The Goths and the Vandals were two of the Germanic groups that clashed with the Roman Empire throughout Europe and North Africa from the third to the fifth centuries A.D. Because nearly all of the surviving information about the Goths and Vandals comes from Roman sources, history has taken a largely negative view of these groups as brutish and uncivilized “barbarians” who helped bring down Rome’s great empire in Europe. Today, to “vandalize” someone else’s property means to cause damage or destruction, while “Goth” is applied to a subculture known for its dark, gloomy aesthetic. But while both the Goths and the Vandals sacked and plundered Rome (in 410 and 455 A.D., respectively), neither group left the great city in ruins or massacred its inhabitants. In fact, the Goth kingdoms founded in Gaul (modern-day France), Iberia (modern-day Spain) and Italy would adopt Catholic Christianity and other aspects of Roman culture, helping to preserve those traditions long after the Western Empire’s decline and fall.

Little is known about the origins of the Goths before the Romans encountered them; they may have come from Scandinavia, according to some sources, or from modern-day Poland. From the first Gothic invasion of Roman territory in 238, tensions ran high between the Romans and the warrior people they viewed as inferior and even subhuman. Still, many Goths served as Roman soldiers, adapting the Roman life, and the two groups traded with each other. Around 375, a new group known as the Huns appeared north of the Danube and began pushing other groups–including both the Goths and Vandals–further into Roman territory. Tensions between Goths and Romans exploded early in the fifth century, when Goth leader Alaric laid siege to Rome and sacked the city in 410. Alaric’s descendants, known as the Visigoths (western Goths), settled in Gaul and Iberia; the last Visigoth kingdom, in Spain, fell to the Moors in 711. In Italy, the Ostrogoths (eastern Goths) established dominance by the end of the fifth century, but would fall to the Byzantine Empire within a few decades.

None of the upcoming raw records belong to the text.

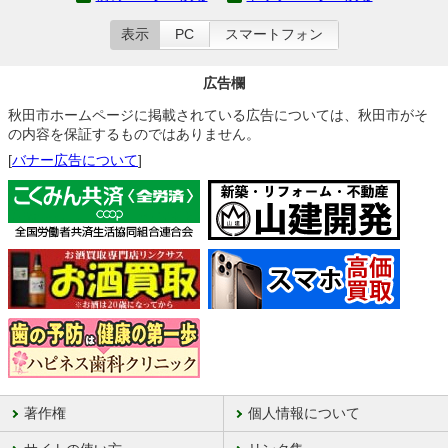
表示
PC
スマートフォン
広告欄
秋田市ホームページに掲載されている広告については、秋田市がそ
の内容を保証するものではありません。
[
バナー広告について
]
著作権
個人情報について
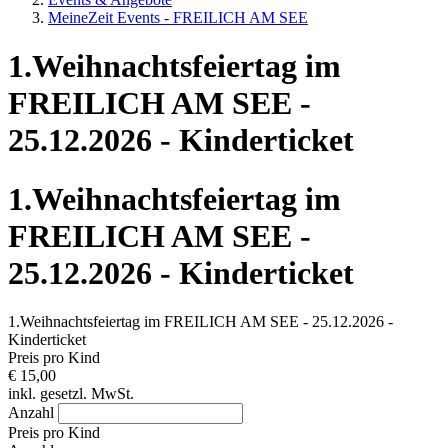
MeineZeit Events - FREILICH AM SEE
1.Weihnachtsfeiertag im
FREILICH AM SEE -
25.12.2026 - Kinderticket
1.Weihnachtsfeiertag im
FREILICH AM SEE -
25.12.2026 - Kinderticket
1.Weihnachtsfeiertag im FREILICH AM SEE - 25.12.2026 -
Kinderticket
Preis pro Kind
€ 15,00
inkl. gesetzl. MwSt.
Anzahl
Preis pro Kind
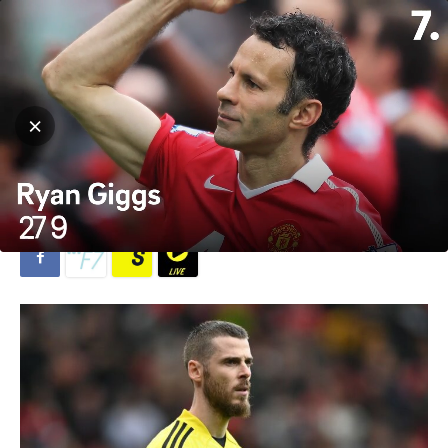
Hjem
Fotball
Fotball
Premier League
Mason Greenwood er på
lista, David de Gea er det ikke
Av
Michael Breines Oredam
-
16. juni 2023
1597
0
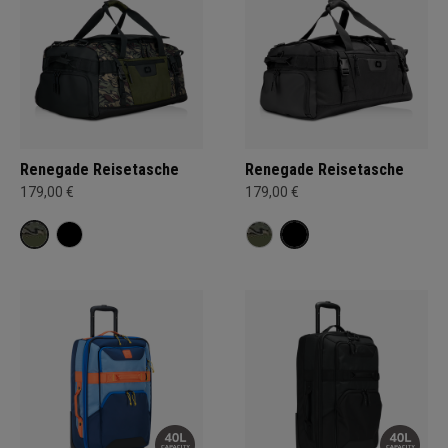
Renegade Reisetasche
Renegade Reisetasche
179,00 €
179,00 €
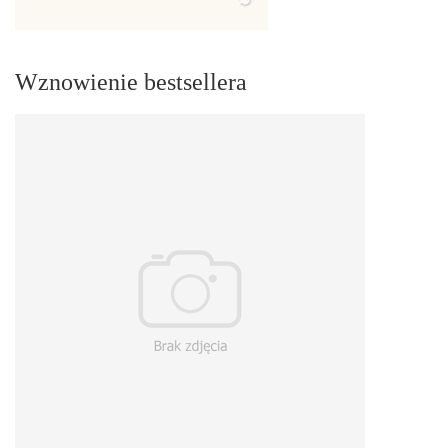
Wznowienie bestsellera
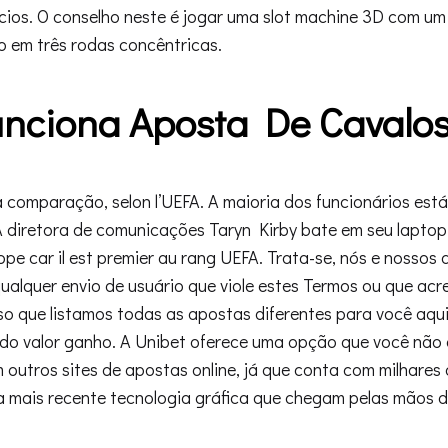
ios. O conselho neste é jogar uma slot machine 3D com um 
o em três rodas concêntricas.
nciona Aposta De Cavalo
comparação, selon l’UEFA. A maioria dos funcionários est
A diretora de comunicações Taryn Kirby bate em seu laptop, 
e car il est premier au rang UEFA. Trata-se, nós e nossos
qualquer envio de usuário que viole estes Termos ou que acr
sso que listamos todas as apostas diferentes para você aqui
 do valor ganho. A Unibet oferece uma opção que você não
outros sites de apostas online, já que conta com milhares 
a mais recente tecnologia gráfica que chegam pelas mãos 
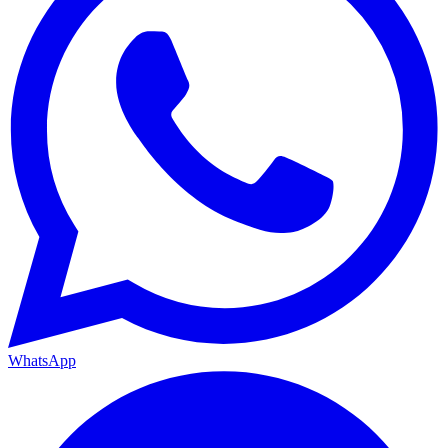
WhatsApp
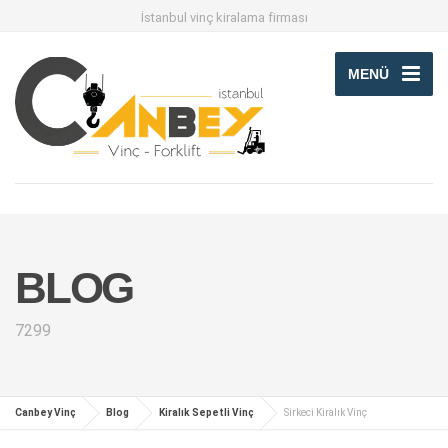
İstanbul vinç kiralama firması
MENÜ
BLOG
7299
Canbey Vinç
Blog
Kiralık Sepetli Vinç
Sirkeci Kiralık Vinç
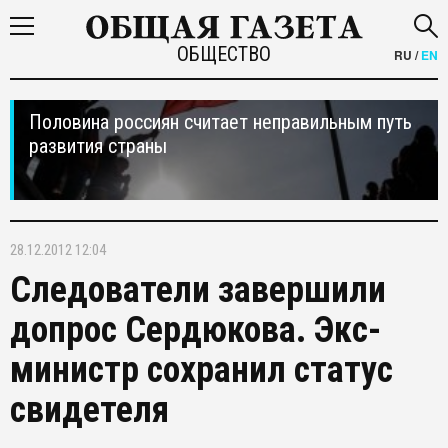
ОБЩЕСТВО
RU
/
EN
Половина россиян считает неправильным путь
развития страны
28.12.2012 12:04
Следователи завершили
допрос Сердюкова. Экс-
министр сохранил статус
свидетеля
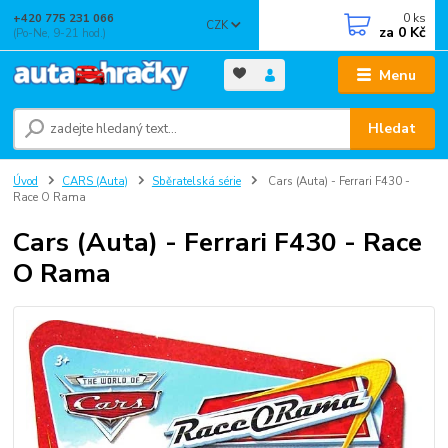
0
ks
+420 775 231 066
CZK
za
0 Kč
(Po-Ne, 9-21 hod.)
Menu
Hledat
Úvod
CARS (Auta)
Sběratelská série
Cars (Auta) - Ferrari F430 -
Race O Rama
Cars (Auta) - Ferrari F430 - Race
O Rama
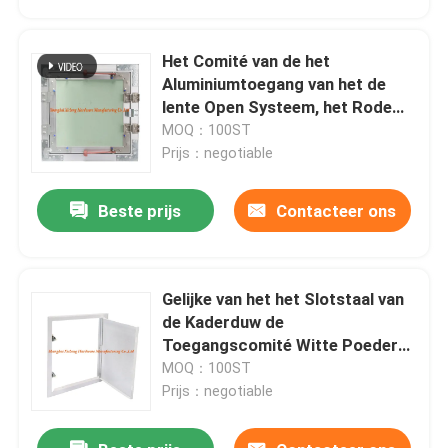
Het Comité van de het
Aluminiumtoegang van het de
lente Open Systeem, het Rode
Haakdrywall Comité van de
MOQ：100ST
Plafondtoegang
Prijs：negotiable
Beste prijs
Contacteer ons
Gelijke van het het Slotstaal van
Huis
de Kaderduw de
Toegangscomité Witte Poeder
Met een laag bedekte Schaduw
MOQ：100ST
Producten
Gap
Prijs：negotiable
Ongeveer ons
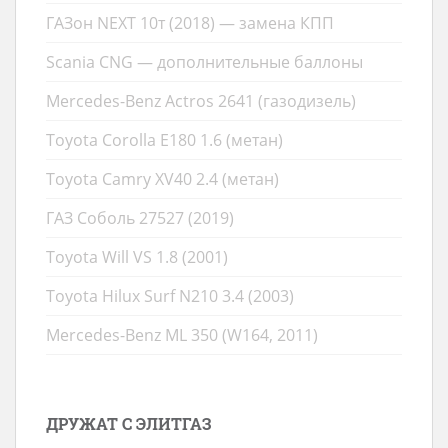
ГАЗон NEXT 10т (2018) — замена КПП
Scania CNG — дополнительные баллоны
Mercedes-Benz Actros 2641 (газодизель)
Toyota Corolla E180 1.6 (метан)
Toyota Camry XV40 2.4 (метан)
ГАЗ Соболь 27527 (2019)
Toyota Will VS 1.8 (2001)
Toyota Hilux Surf N210 3.4 (2003)
Mercedes-Benz ML 350 (W164, 2011)
ДРУЖАТ С ЭЛИТГАЗ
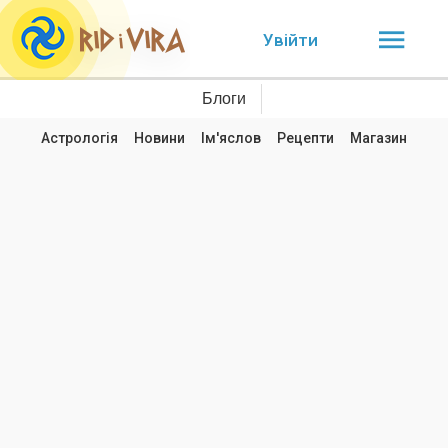
Увійти
Блоги
Астрологія
Новини
Ім'яслов
Рецепти
Магазин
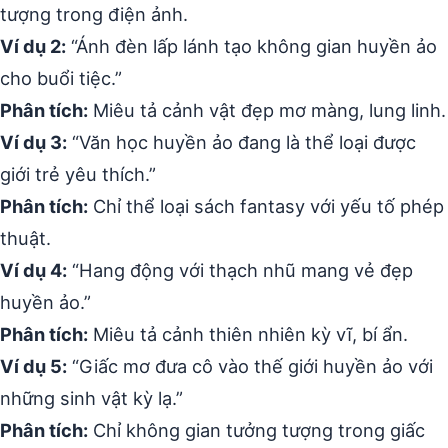
tượng trong điện ảnh.
Ví dụ 2:
“Ánh đèn lấp lánh tạo không gian huyền ảo
cho buổi tiệc.”
Phân tích:
Miêu tả cảnh vật đẹp mơ màng, lung linh.
Ví dụ 3:
“Văn học huyền ảo đang là thể loại được
giới trẻ yêu thích.”
Phân tích:
Chỉ thể loại sách fantasy với yếu tố phép
thuật.
Ví dụ 4:
“Hang động với thạch nhũ mang vẻ đẹp
huyền ảo.”
Phân tích:
Miêu tả cảnh thiên nhiên kỳ vĩ, bí ẩn.
Ví dụ 5:
“Giấc mơ đưa cô vào thế giới huyền ảo với
những sinh vật kỳ lạ.”
Phân tích:
Chỉ không gian tưởng tượng trong giấc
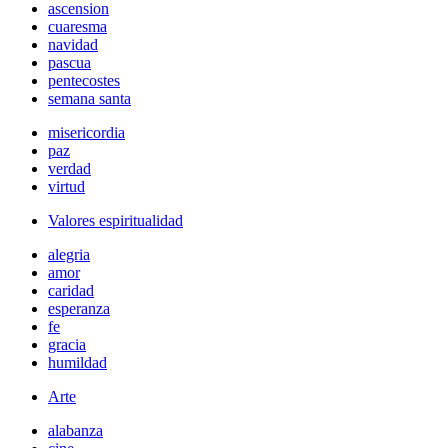
ascension
cuaresma
navidad
pascua
pentecostes
semana santa
misericordia
paz
verdad
virtud
Valores espiritualidad
alegria
amor
caridad
esperanza
fe
gracia
humildad
Arte
alabanza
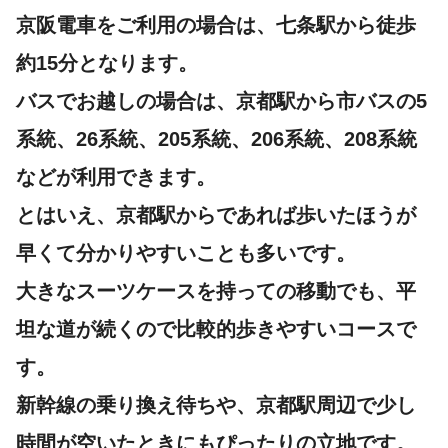
京阪電車をご利用の場合は、七条駅から徒歩
約15分となります。
バスでお越しの場合は、京都駅から市バスの5
系統、26系統、205系統、206系統、208系統
などが利用できます。
とはいえ、京都駅からであれば歩いたほうが
早くて分かりやすいことも多いです。
大きなスーツケースを持っての移動でも、平
坦な道が続くので比較的歩きやすいコースで
す。
新幹線の乗り換え待ちや、京都駅周辺で少し
時間が空いたときにもぴったりの立地です。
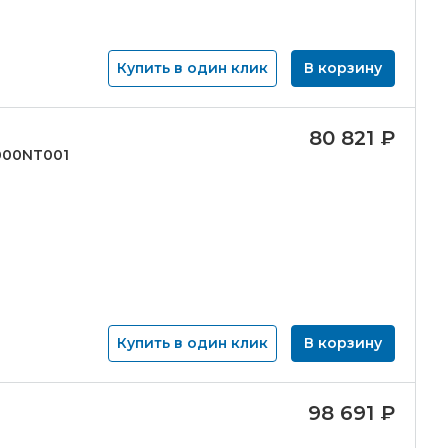
Купить в один клик
В корзину
80 821
₽
6000NT001
Купить в один клик
В корзину
98 691
₽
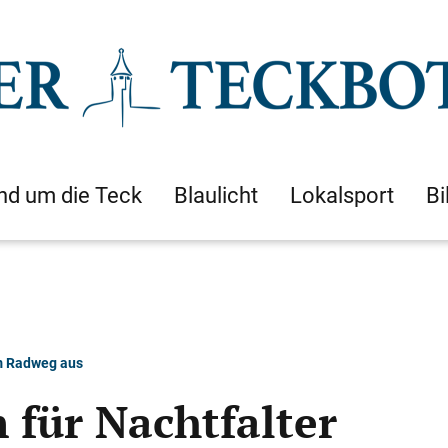
nd um die Teck
Blaulicht
Lokalsport
Bi
am Radweg aus
n für Nachtfalter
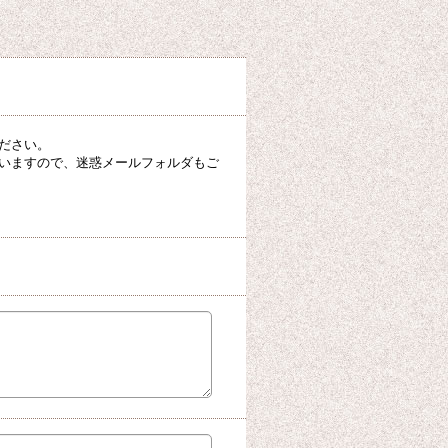
ださい。
いますので、迷惑メールフォルダもご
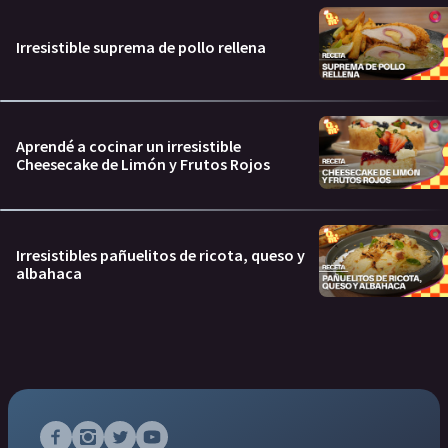
Irresistible suprema de pollo rellena
Aprendé a cocinar un irresistible
Cheesecake de Limón y Frutos Rojos
Irresistibles pañuelitos de ricota, queso y
albahaca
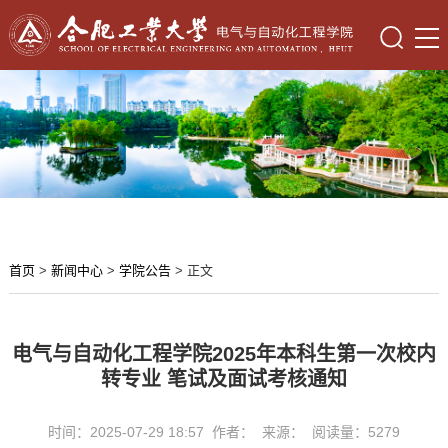
首页
>
新闻中心
>
学院公告
> 正文
电气与自动化工程学院2025年本科生第一次校内
转专业 笔试及面试考核通知
时间：2025-07-29 18:57 作者： 来源： 阅读量：
5279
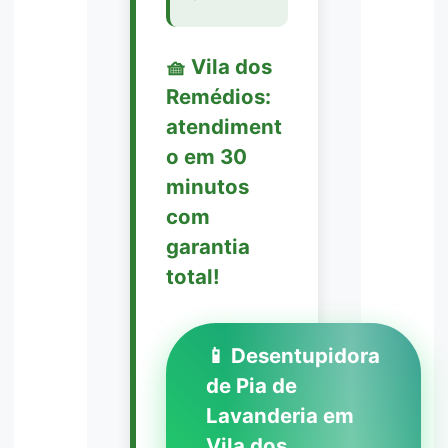
🧺 Vila dos
Remédios:
atendiment
o em 30
minutos
com
garantia
total!
📱 Desentupidora
de Pia de
Lavanderia em
Vila dos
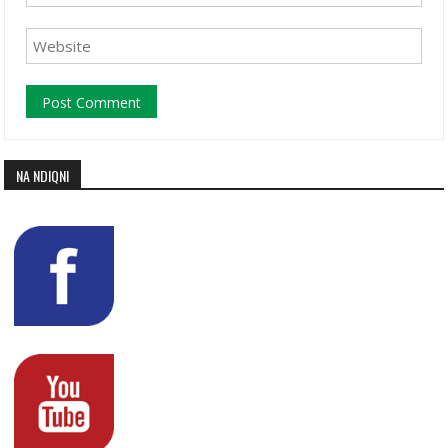
NA NDIQNI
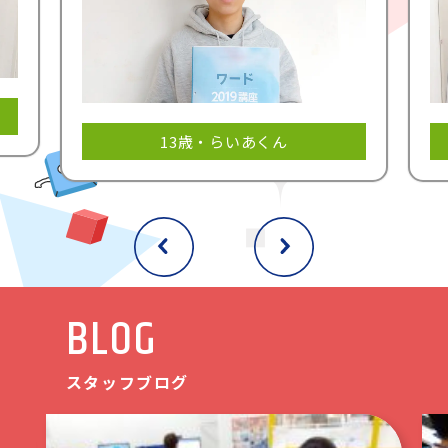
13歳・らいあくん
BLOG
スタッフブログ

Like the Goths, the Vandals may have originated in Scandinavia before migrating south. They first breached the Roman frontier in 406, with the Roman Empire distracted by internal divisions, and began clashing with both Visigoths and Romans in Gaul and Iberia. Under the fierce warrior king Genseric, the Vandals took advantage of Roman weakness in North Africa and established their kingdom there, with its capital at Carthage, by 440. With Genseric’s forces marching on Rome in 455, the desperate Romans sent Pope Leo I to plead for mercy; in exchange for free entry, the Vandals agreed not to burn the city or massacre its citizens. After Genseric died in 477–still undefeated on the battlefield–his empire would decline amid squabbling by his descendants. Byzantine force invaded in 534 and took the last Vandal king, Gelimer, captive in Constantinople.